In 1937 Bulgarian physicist Georgi Nadjakov discovered the photoelectric effect. He found that when placed into electric field and exposed to light, some dielectrics acquire permanent electric polarization at the exposed areas. That polarization persists, in the dark and is destroyed in light. Chester Carlson, the inventor of photocopying, was originally a patent attorney and part time researcher and inventor. His job at the patent office in New York required him to make a large number of copies of important papers. Carlson, who was arthritic, found this a painful and tedious process. This prompted him to conduct experiments in the area of photoconductivity, through which multiple copies could be made with minimal effort. Carlson experimented with "electrophotography" in his kitchen and in 1938, applied for a patent for the process. He made the first "photocopy" using a zinc plate covered with sulfur. The words "10-22-38 Astoria" were written on a microscope slide, which was placed on top of more sulfur and under a bright light. After the slide was removed, a mirror image of the words remained. Carlson tried to sell his invention to some companies, but because the process was still underdeveloped he failed. At the time multiple copies were made using carbon paper or duplicating machines, and people did not feel any dire need for an electronic machine. Between 1939 and 1944, Carlson was turned down by over 20 companies, including IBM and GE, neither of which believed there was a significant market for copiers.

In 1944, the Battelle Memorial Institute, a non-profit organization in Columbus, Ohio, contracted with Carlson to refine his new process. Over the next five years, the institute conducted experiments to improve the process of electrophotography. In 1947 Haloid (a small New York based organisation manufacturing and selling photographic paper at that time) approached Battelle to obtain a license to develop and market a copying machine based on this technology.

Haloid felt that the word "electrophotography" was too complicated and did not have good recall value. After consulting a professor of classical language at Ohio State University, Haloid and Carlson changed the name of the process to "Xerography", derived from Greek words which meant "dry writing". Haloid decided to call the new copier machines "Xerox" and in 1948, the word Xerox was trademarked.

In the early 1950s, RCA (Radio Corporation of America) introduced a variation on the process called Electrofax where images are formed directly on specially coated paper and rendered with a toner dispersed in a liquid.

use

In 1949, the Xerox introduced the first xerographic copier called model:A. Xerox became so successful that photocopying came to be popularly known as "Xeroxing", a situation that Xerox has very actively fought in order to prevent "xerox" from becoming a genericized trademark. "Xerox" has been found in some dictionaries as the synonym of photocopying, leading to letters and ads from the Xerox corporation asking that the entries be modified, and that people not use the term "Xerox" in this way. However, this is mainly only true for North America - for example, in the British Isles the term "photocopying" is far more common than "Xeroxing", probably due to photocopiers from Japanese and European manufacturers being far more commonly available than Xerox machines when photocopying started becoming popular.
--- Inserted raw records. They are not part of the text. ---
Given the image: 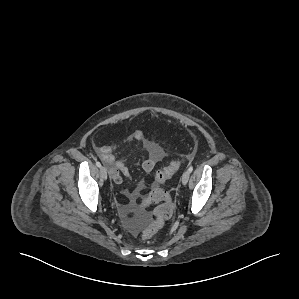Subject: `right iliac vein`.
<instances>
[{"instance_id": "1", "label": "right iliac vein", "mask_w": 299, "mask_h": 299, "mask_svg": "<svg viewBox=\"0 0 299 299\" xmlns=\"http://www.w3.org/2000/svg\"><path fill=\"white\" fill-rule=\"evenodd\" d=\"M100 174L103 179H107V169L105 167H100Z\"/></svg>"}]
</instances>
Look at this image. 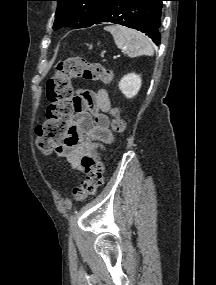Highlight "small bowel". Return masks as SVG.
Returning <instances> with one entry per match:
<instances>
[{
	"instance_id": "small-bowel-1",
	"label": "small bowel",
	"mask_w": 216,
	"mask_h": 285,
	"mask_svg": "<svg viewBox=\"0 0 216 285\" xmlns=\"http://www.w3.org/2000/svg\"><path fill=\"white\" fill-rule=\"evenodd\" d=\"M76 104L69 131L56 150L72 168L85 173L82 158L93 155L96 149L112 139L107 115L111 101L105 89L84 90L76 96Z\"/></svg>"
}]
</instances>
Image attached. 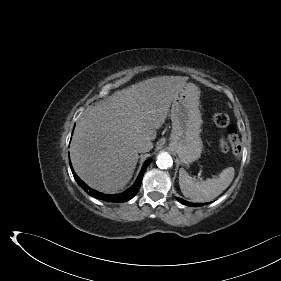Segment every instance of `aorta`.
<instances>
[{"label": "aorta", "mask_w": 281, "mask_h": 281, "mask_svg": "<svg viewBox=\"0 0 281 281\" xmlns=\"http://www.w3.org/2000/svg\"><path fill=\"white\" fill-rule=\"evenodd\" d=\"M156 164L159 168L167 169L173 165V160L169 153L161 152L157 157Z\"/></svg>", "instance_id": "obj_1"}]
</instances>
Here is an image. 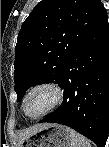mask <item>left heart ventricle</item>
<instances>
[{"mask_svg":"<svg viewBox=\"0 0 109 147\" xmlns=\"http://www.w3.org/2000/svg\"><path fill=\"white\" fill-rule=\"evenodd\" d=\"M52 94L49 91H36L27 99V110L32 115L42 112L51 102Z\"/></svg>","mask_w":109,"mask_h":147,"instance_id":"b2bd125f","label":"left heart ventricle"}]
</instances>
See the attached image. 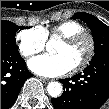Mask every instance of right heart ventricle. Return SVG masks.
<instances>
[{"label": "right heart ventricle", "instance_id": "obj_1", "mask_svg": "<svg viewBox=\"0 0 109 109\" xmlns=\"http://www.w3.org/2000/svg\"><path fill=\"white\" fill-rule=\"evenodd\" d=\"M46 37L66 38L77 32L84 31V26L77 21H64L49 27H40Z\"/></svg>", "mask_w": 109, "mask_h": 109}]
</instances>
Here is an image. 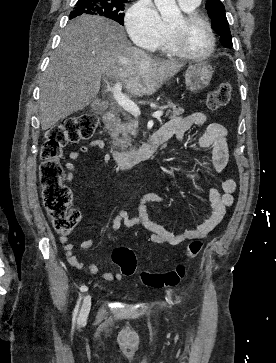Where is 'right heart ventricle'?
<instances>
[{"instance_id":"right-heart-ventricle-1","label":"right heart ventricle","mask_w":276,"mask_h":363,"mask_svg":"<svg viewBox=\"0 0 276 363\" xmlns=\"http://www.w3.org/2000/svg\"><path fill=\"white\" fill-rule=\"evenodd\" d=\"M186 11H191L194 8H184ZM167 27V32L166 35L164 37V39L162 40V42L160 43L159 47L163 52L176 56L178 55L177 52L173 49L172 44H171V39H170V27Z\"/></svg>"}]
</instances>
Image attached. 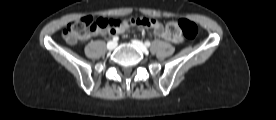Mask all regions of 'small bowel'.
<instances>
[{
	"label": "small bowel",
	"mask_w": 276,
	"mask_h": 120,
	"mask_svg": "<svg viewBox=\"0 0 276 120\" xmlns=\"http://www.w3.org/2000/svg\"><path fill=\"white\" fill-rule=\"evenodd\" d=\"M126 28H127V25L124 24L119 29H117L116 31L111 32V33H123L126 30ZM150 28L152 29L153 33L156 36L161 37L167 41H171L172 43H180L182 41V38L180 37V35L168 34L164 30L162 24L155 19L152 20V24H151ZM90 37H91V35H88L85 37V39H88Z\"/></svg>",
	"instance_id": "small-bowel-1"
}]
</instances>
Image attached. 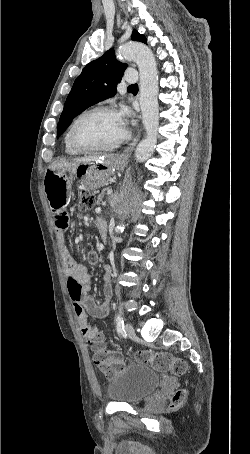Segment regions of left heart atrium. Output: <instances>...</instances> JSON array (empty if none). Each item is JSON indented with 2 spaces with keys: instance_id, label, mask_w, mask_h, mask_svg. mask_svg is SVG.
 Here are the masks:
<instances>
[{
  "instance_id": "left-heart-atrium-1",
  "label": "left heart atrium",
  "mask_w": 250,
  "mask_h": 454,
  "mask_svg": "<svg viewBox=\"0 0 250 454\" xmlns=\"http://www.w3.org/2000/svg\"><path fill=\"white\" fill-rule=\"evenodd\" d=\"M118 115H119L121 121H122L123 124H124V121H125L126 117L128 116V111H127V109L123 108L122 110H120V111L118 112Z\"/></svg>"
}]
</instances>
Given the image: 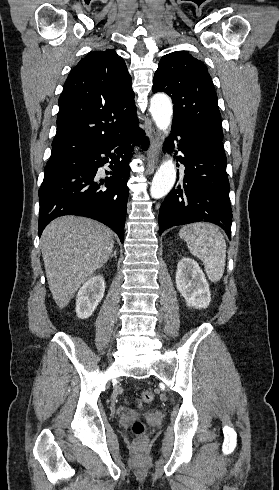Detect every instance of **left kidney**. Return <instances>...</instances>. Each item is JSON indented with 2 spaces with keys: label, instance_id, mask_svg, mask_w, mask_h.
I'll use <instances>...</instances> for the list:
<instances>
[{
  "label": "left kidney",
  "instance_id": "1",
  "mask_svg": "<svg viewBox=\"0 0 279 490\" xmlns=\"http://www.w3.org/2000/svg\"><path fill=\"white\" fill-rule=\"evenodd\" d=\"M176 288L189 308H208L211 302L209 284L195 260L182 258L176 272Z\"/></svg>",
  "mask_w": 279,
  "mask_h": 490
}]
</instances>
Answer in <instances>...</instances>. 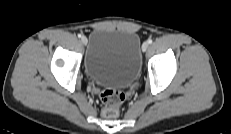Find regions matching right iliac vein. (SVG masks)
I'll use <instances>...</instances> for the list:
<instances>
[{"label":"right iliac vein","mask_w":231,"mask_h":134,"mask_svg":"<svg viewBox=\"0 0 231 134\" xmlns=\"http://www.w3.org/2000/svg\"><path fill=\"white\" fill-rule=\"evenodd\" d=\"M81 42H82L84 45H86V44H87V38H86L85 36H83V37L81 38Z\"/></svg>","instance_id":"right-iliac-vein-1"}]
</instances>
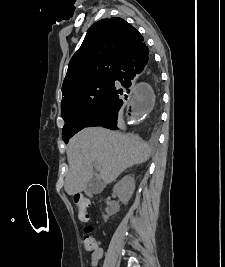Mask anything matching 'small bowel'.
Returning a JSON list of instances; mask_svg holds the SVG:
<instances>
[{"mask_svg":"<svg viewBox=\"0 0 225 267\" xmlns=\"http://www.w3.org/2000/svg\"><path fill=\"white\" fill-rule=\"evenodd\" d=\"M103 251L102 249L96 245L95 248L92 250V261L99 259L102 257Z\"/></svg>","mask_w":225,"mask_h":267,"instance_id":"small-bowel-1","label":"small bowel"}]
</instances>
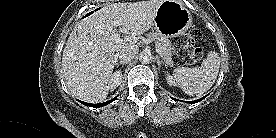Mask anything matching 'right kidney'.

Some languages use hybrid terms, such as widely used in Polish term kserokopia ("xerocopy"), even despite relatively low percentage of the copying machines available being branded Xerox.

Advances in technology developed the process of electrostatic copying technology where a high contrast electrostatic image copy is created on a drum and then a fusible plastic powder (called toner) is transferred to regular paper, heated and then fused into the paper similar to the technology used in laser printers. Advances allowed for color photocopies and the area of xerox art developed in the 1970s and 1980s.

Some devices sold as photocopiers have replaced the drum-based process with inkjet or transfer film technology.

Digital technology

A Canon iR2270, a modern laser Multifunction printer
Enlarge
A Canon iR2270, a modern laser Multifunction printer

In recent years, high-end photocopiers have adopted digital technology, with the copier effectively consisting of an integrated scanner and laser printer. This design has several advantages, such as automatic image quality enhancement and the ability to "build jobs" or scan page images independently of the process of printing them. Some digital copiers can function as high-speed scanners; such models typically have the ability to send documents via email or make them available on a local area network.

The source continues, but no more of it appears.